There was much industry concern around PHMSA’s proposed structure for design review fees. One of the hot spots was the 2011 law’s application of these new design review fees when “new and novel technologies” were being deployed. INGAA said the definition was “overbroad and far exceeds the intent of Congress’s authorization.” The American Gas Association (AGA) also criticized the language in the proposed rule.

In response, PHMSA tacked “new construction” to the definition, which now reads “New and novel technologies means any products, designs, materials, testing, construction, inspection, or operational procedures that are not addressed in 49 CFR Parts 192, 193 or 195, due to technology or design advances and innovation for new construction. Technologies that are addressed in consensus standards that are incorporated by reference into Parts 192, 193, and 195 are not ‘new or novel technologies.’” The second sentence in that definition responds to requests from some pipelines to add it.

Christina Sames, vice president, Operations and Engineering, AGA, said the final definition tracks with the recommendation of a PHMSA advisory committee, and pretty much parallels the AGA’s suggested definition. She said AGA is generally happy with the entire final rule, although disappointed with one provision – farm taps. PHMSA revised the regulations to exclude farm taps from distribution integrity management programs (DIMPs) and moved them to simple prescriptive inspection.

“We believe that including farm taps under DIMP is a more holistic risk-based approach, but we understood that transmission operators of farm taps might not want to create a DIMP program simply for farm taps so we were not opposed to PHMSA allowing operators to choose between including them in DIMP or simply inspecting periodically,” she said.

API Unhappy with Liquids Rule 

In its rush to complete rules prior to the Trump administration taking office, PHMSA also finalized a new safety rule that affects onshore hazardous liquid pipelines. The rule strengthens the standards that determine how operators repair aging and high-risk infrastructure, increases the quality and frequency of tests that assess the condition of pipelines, and extends leak detection requirements to onshore, non-HCA transmission hazardous liquid pipelines.

“We are concerned that this rule has the potential to decrease pipeline safety rather than improve it,” said Robin Rorick, director of the American Petroleum Institute (API) Midstream Group. “We appreciate PHMSA taking into account our comments during the rulemaking process, and while this rule is an improvement over previous versions, the agency’s ‘one size fits all’ approach in portions of the final pipeline rule creates situations where industry will be forced to redirect its attention away from areas that present higher risks to those that are lower in risk.”

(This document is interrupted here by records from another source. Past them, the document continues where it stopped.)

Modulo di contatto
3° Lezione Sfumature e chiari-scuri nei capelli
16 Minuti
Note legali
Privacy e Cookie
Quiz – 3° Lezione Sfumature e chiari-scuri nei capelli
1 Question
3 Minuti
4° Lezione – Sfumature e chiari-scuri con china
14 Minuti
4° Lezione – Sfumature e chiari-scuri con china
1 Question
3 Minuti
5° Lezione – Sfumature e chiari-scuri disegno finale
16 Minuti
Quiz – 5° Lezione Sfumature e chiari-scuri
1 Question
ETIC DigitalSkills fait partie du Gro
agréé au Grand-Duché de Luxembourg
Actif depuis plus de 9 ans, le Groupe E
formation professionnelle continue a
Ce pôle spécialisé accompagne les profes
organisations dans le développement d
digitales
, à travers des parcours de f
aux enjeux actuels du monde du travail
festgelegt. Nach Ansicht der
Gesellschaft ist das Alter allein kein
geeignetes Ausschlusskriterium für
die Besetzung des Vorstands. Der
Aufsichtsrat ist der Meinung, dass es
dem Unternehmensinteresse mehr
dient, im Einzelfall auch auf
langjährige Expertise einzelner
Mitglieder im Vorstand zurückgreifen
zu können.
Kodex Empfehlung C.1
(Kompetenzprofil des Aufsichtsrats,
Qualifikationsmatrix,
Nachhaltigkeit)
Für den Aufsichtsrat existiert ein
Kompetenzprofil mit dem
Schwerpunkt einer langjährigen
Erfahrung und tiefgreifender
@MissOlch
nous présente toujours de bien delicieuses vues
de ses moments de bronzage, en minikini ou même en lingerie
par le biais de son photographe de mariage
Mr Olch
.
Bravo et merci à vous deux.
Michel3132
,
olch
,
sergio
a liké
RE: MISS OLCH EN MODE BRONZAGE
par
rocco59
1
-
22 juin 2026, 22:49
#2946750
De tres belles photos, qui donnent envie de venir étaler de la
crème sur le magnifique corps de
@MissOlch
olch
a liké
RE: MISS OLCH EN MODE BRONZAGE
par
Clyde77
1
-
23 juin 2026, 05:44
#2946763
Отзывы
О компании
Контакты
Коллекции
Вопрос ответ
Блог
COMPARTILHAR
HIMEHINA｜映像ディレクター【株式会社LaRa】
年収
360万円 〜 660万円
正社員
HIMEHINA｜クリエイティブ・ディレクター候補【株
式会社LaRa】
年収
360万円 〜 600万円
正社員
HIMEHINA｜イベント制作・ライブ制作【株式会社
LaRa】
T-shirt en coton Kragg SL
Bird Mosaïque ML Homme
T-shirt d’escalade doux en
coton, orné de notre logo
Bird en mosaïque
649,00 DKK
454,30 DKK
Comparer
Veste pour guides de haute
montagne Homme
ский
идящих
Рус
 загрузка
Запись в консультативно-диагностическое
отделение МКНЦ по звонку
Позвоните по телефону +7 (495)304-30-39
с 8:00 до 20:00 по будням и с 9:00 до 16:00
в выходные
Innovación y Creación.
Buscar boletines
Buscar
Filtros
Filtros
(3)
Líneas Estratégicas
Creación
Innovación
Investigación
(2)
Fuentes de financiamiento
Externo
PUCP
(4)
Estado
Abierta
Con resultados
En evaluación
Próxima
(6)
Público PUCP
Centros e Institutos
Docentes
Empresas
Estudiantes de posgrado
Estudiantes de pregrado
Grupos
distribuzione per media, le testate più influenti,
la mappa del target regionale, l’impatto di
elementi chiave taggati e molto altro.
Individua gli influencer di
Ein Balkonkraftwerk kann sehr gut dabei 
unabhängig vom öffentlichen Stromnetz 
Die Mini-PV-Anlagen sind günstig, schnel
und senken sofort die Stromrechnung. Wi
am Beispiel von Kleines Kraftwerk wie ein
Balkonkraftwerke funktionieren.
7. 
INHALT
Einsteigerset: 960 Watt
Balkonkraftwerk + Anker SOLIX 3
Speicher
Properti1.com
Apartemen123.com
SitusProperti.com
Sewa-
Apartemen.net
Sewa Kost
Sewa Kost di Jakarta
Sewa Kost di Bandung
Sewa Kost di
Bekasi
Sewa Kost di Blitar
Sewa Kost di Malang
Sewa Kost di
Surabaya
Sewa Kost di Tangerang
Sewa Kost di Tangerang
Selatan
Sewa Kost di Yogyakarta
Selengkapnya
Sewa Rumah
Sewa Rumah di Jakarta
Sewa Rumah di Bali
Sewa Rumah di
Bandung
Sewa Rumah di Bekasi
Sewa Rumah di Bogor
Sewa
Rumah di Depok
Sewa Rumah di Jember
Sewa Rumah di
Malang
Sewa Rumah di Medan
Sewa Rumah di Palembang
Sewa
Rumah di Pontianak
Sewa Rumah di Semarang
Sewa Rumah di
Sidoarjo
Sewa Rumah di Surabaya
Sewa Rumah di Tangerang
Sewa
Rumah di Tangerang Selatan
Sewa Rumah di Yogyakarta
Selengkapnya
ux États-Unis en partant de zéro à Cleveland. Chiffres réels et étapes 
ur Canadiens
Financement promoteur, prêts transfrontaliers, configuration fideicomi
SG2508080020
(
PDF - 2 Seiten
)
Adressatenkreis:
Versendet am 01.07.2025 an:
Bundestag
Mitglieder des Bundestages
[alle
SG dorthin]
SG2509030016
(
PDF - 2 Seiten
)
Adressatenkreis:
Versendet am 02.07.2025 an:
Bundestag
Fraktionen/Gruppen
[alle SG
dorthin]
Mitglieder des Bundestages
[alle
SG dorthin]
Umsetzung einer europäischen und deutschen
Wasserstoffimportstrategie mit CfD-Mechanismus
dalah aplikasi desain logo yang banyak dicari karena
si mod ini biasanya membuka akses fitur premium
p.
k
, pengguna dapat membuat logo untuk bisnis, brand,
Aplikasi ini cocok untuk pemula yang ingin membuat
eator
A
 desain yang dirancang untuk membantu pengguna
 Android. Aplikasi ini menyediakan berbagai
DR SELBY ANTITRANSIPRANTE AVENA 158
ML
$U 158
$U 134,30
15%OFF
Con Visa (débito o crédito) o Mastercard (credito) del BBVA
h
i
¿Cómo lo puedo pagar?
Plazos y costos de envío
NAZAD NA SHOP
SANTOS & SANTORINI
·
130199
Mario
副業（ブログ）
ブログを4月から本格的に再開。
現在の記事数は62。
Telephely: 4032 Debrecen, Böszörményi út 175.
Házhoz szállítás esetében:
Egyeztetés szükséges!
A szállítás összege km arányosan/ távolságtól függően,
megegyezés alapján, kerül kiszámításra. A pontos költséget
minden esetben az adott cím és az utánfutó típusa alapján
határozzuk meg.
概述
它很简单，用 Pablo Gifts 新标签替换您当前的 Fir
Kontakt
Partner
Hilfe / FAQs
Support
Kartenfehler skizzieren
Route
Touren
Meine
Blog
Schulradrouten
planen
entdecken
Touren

The rule includes an increased focus on a data and risk-informed approach to pipeline safety by requiring operators to integrate available data, including operating environment, pipeline condition, and known manufacturing and construction defects. The rule requires operators to have a system for detecting leaks and to establish a timeline for inspecting affected pipelines following an extreme weather event or natural disaster. The inspections will allow operators to quickly identify damage to pipelines and make appropriate fixes.

The rule also requires operators to annually evaluate the protective measures they are already required to implement on pipeline segments that operate in high-consequence areas (HCA) and implement additional measures as necessary. The rule sets a deadline for operators to use internal inspection tools where possible for any new and replaced pipeline that could affect an HCA. The rule improves the quality and frequency of tests used to assess threats and condition of pipelines.

The rule updates repair criteria under PHMSA’s risk-based management framework by expanding the list of conditions that require immediate repair.